Word for word, copy all the data and drop the pictures.

Records contained in a dataset
-=-=-

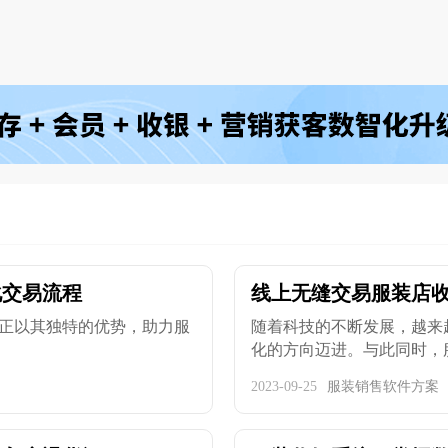
化交易流程
线上无缝交易服装店
正以其独特的优势，助力服
随着科技的不断发展，越来
化的方向迈进。与此同时，服装
2023-09-25
服装销售软件方案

-=-=-

*Response*
化交易流程
线上无缝交易服装店
正以其独特的优势，助力服
随着科技的不断发展，越来
化的方向迈进。与此同时，服装
2023-09-25
服装销售软件方案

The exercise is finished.